Nel 1953 la Prefettura del capoluogo piemontese insieme all’amministrazione comunale concesse mandato all’Istituto Autonomo per le case popolari per dare via alla realizzazione del Villaggio Dalmazia: sorse così un nuovo quartiere nella periferia Sud di Novara destinato ad ospitare le 300 famiglie del Centro Raccolta Profughi. Finalmente una casa costruita da mattoni, che SOGNO!!! Era il 3 ottobre 1954 quando venne posta e benedetta la prima pietra. Per Flavio, Ausilia e Boris, pur con mille difficoltà, Novara si è rivelata col tempo una città accogliente. Nel nuovo quartiere i bambini vivevano sereni e felici, si parlavano 12/13 lingue diverse essendoci rifugiati provenienti oltreché dall’Istria e dalla Dalmazia anche dalla Romania, dalla Grecia, dalla Turchia, dalla Tunisia, dalla Somalia e dal nord Africa.
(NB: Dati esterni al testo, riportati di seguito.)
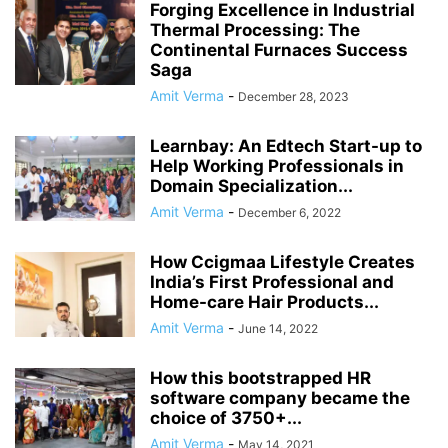
Forging Excellence in Industrial
Thermal Processing: The
Continental Furnaces Success
Saga
Amit Verma
-
December 28, 2023
Learnbay: An Edtech Start-up to
Help Working Professionals in
Domain Specialization...
Amit Verma
-
December 6, 2022
How Ccigmaa Lifestyle Creates
India’s First Professional and
Home-care Hair Products...
Amit Verma
-
June 14, 2022
How this bootstrapped HR
software company became the
choice of 3750+...
Amit Verma
-
May 14, 2021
Il racconto di Flavio, Ausilia e Boris è stato struggente, ma gli stessi hanno espresso gratitudine nei confronti della città di Novara che li ha accolti, li ha visti crescere ed affermarsi nel lavoro e successivamente formare le loro famiglie .Gli studenti si sono dimostrati partecipi e interessati agli argomenti trattati e a quel periodo di storia ancora per molti sconosciuto e che l’Associazione si sforza di testimoniare, raccontando con i testimoni quella pagina triste della storia italiana a lungo cancellata dai libri di scuola.